No tocante aos biocombustíveis, parece oportuno destacar que o controle mais preciso da velocidade da massa rotativa do turbocompressor pode proporcionar desde uma maior facilidade para estabilizar mais rapidamente a temperatura logo após a partida a frio que seria especialmente benéfica para o uso direto de óleos vegetais como combustível alternativo num motor Diesel, de modo a proporcionar uma queima mais completa da glicerina naturalmente contida no óleo e evitando a polimerização e acúmulo de sedimentos polimerizados dentro do motor, até emular uma variação da taxa de compressão num motor "flex" de ignição por faísca para explorar melhor a resistência à pré-ignição mais alta que tanto o etanol quanto o gás natural apresentam em comparação à gasolina. Vale lembrar daquele projeto que a Bosch apresentou em 2004 usando como mula de testes um Volkswagen Polo que teve um turbocompressor adaptado ao motor EA-111 de 1.6L com controle da pressurização de acordo com o combustível em uso, aumentando gradativamente (tomando como referência a pressão atmosférica) esse parâmetro. Sem dúvidas, ficaria ainda mais interessante um sistema desses caso o MGU-H fosse incluído, principalmente hoje que o futuro do etanol volta a ser uma pauta relevante à medida que o uso do milho como matéria-prima avança no Centro-Oeste e passa a ser uma alternativa para estabilizar os preços durante a entressafra da cana de açúcar.

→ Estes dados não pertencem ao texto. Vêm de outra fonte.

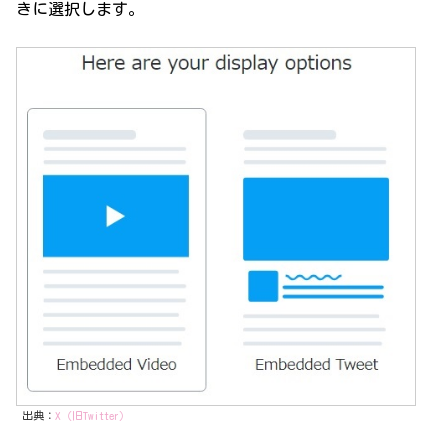
きに選択します。
出典：
X（旧Twitter）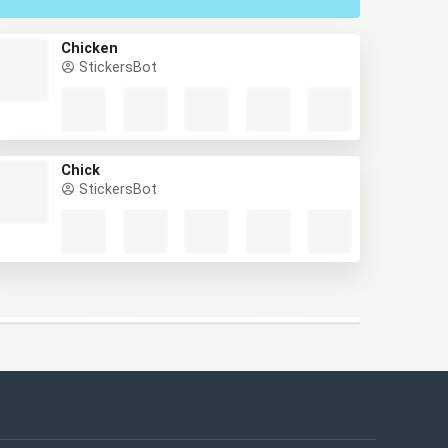
Chicken
StickersBot
Chick
StickersBot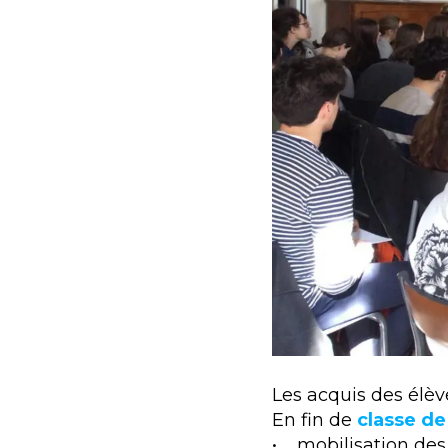
Les acquis des élèv
En fin de
classe de
• mobilisation des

A importância da Fórmula 1 como vitrine de novas tecnologias a serem futuramente incorporadas nos veículos de produção em série sofreu de fato um impacto à medida que a tração elétrica começou a angariar entusiastas, inclusive entre aqueles que pura e simplesmente preferem condenar o motor de combustão interna como "vilão" do meio-ambiente. A discussão em torno do MGU-H é, portanto, um bom pretexto para resgatar a relevância da categoria como um expoente máximo do desenvolvimento de motores. Enfim, descartar esse dispositivo seria um desserviço ao progresso da engenharia.